Nicole Anderson’s graduation from UC San Diego in 1994

When starting her career, an uncomfortable experience led to an important lesson in listening. One of her first jobs at AT&T was as a network field manager. After an angry call from a customer, she hung up the phone shaken. The manager who was training her, told her calmly to next time simply listen to the customer without interjecting excuses. “I found it was best to let the customer talk through their concerns, to listen compassionately and then try and work together to address the issue. This approach led to faster resolutions and more satisfied customers.”

As Nicole grew with AT&T, she now serves as the Executive Director of Philanthropy, that calm “listen first” advice came in handy again and again. As she took on new responsibilities and graduated on to new roles, she’d spend the first part of her time learning from the previous person’s experience. “I’d hang back for 30–60 days to meet everyone and get a sense of people’s strengths. So learn and listen first, reflect and then propose new ideas and changes. You want to know the situation before you can change or address that. Some of the best pieces of advice were ones I picked up while just watching how others worked,” she said.

This philosophy of being an open learner doesn’t just help Nicole in her career, it’s helped her as she started a family as well. Her son Henry is set to graduate Kindergarten this week and her son Max is in pre-K now. Now, she finds herself thinking about what advice she wants to pass on to them.

“It’s a bit nontraditional to think of offering advice to a graduating kindergartener, but I hope Henry can take a moment to reflect on all he’s learned this year. When he started in August, he couldn’t form many words. And now he wrote his own thank you cards for his birthday presents earlier this month. It’s a lot to accomplish, and I hope he’s proud of his hard work,” she said.

“I want my boys to know that they should keep trying at something, even when that something is frustrating to them. That’s a lesson I learned from my parents’ emigration story, and one that seems to resonate with me at all ages of life and stages of my career. When you’re first learning a skill or are in a new environment, there is a tendency to jump right in and try to be great at all of whatever that “thing” is. But sometimes that’s just not possible. It’s important to take time to learn and then dive in and own it.”

“I want my boys to understand and remember that learning isn’t black and white.
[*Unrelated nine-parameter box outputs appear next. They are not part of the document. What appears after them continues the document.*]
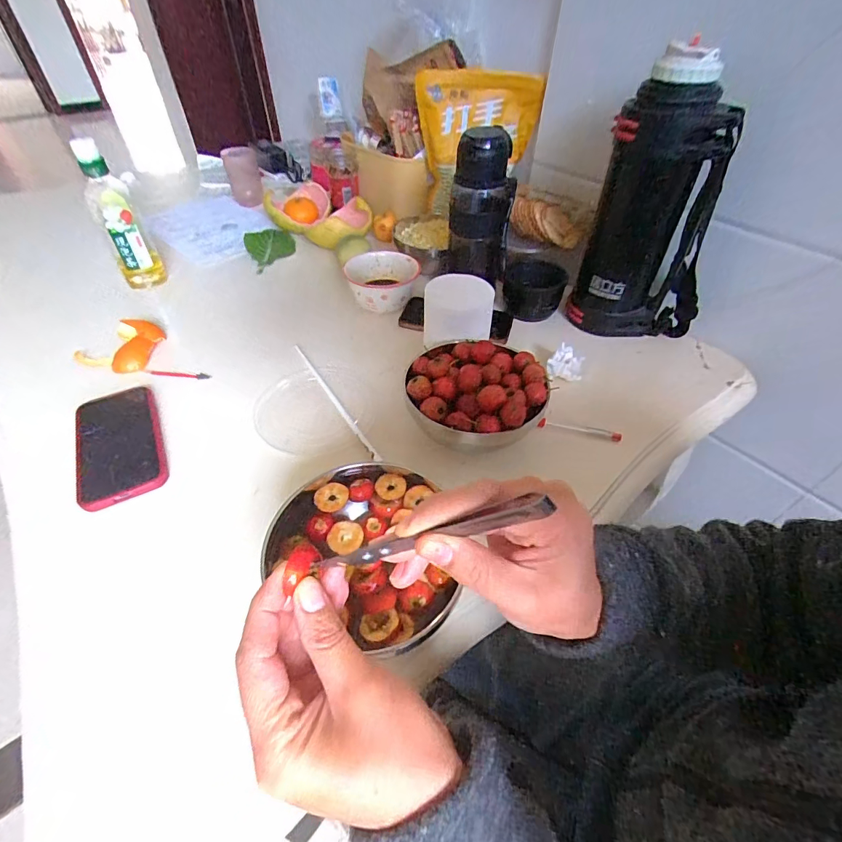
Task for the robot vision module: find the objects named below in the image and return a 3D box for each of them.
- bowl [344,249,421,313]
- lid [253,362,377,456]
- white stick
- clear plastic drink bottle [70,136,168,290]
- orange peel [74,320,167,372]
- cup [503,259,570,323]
[{"bbox_3d":[-0.066,-0.217,0.656,0.103,0.056,0.102,0,47,0],"label":"bowl"},{"bbox_3d":[-0.126,-0.018,0.510,0.134,0.018,0.151,1,47,0],"label":"lid"},{"bbox_3d":[-0.111,-0.031,0.514,0.010,0.009,0.245,-25,52,-22],"label":"white stick"},{"bbox_3d":[-0.456,-0.300,0.635,0.061,0.204,0.051,-31,54,-27],"label":"clear plastic drink bottle"},{"bbox_3d":[-0.393,-0.100,0.562,0.075,0.032,0.100,26,52,22],"label":"orange peel"},{"bbox_3d":[0.175,-0.204,0.657,0.091,0.067,0.072,15,48,13],"label":"cup"}]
That when you graduate from a program or a school, the learning doesn’t stop. Learning is a life-long quest. There is always time to share and take in new things. You can always learn more.”

To celebrate all of the life-long learners this graduation season, Nicole is sharing this #GradAdvice, and hopes you do too. “I’ve been very lucky to find mentors at key points in my life,” says Nicole, “You never know how much of a difference your simple words of wisdom or encouragement can make unless you share them.”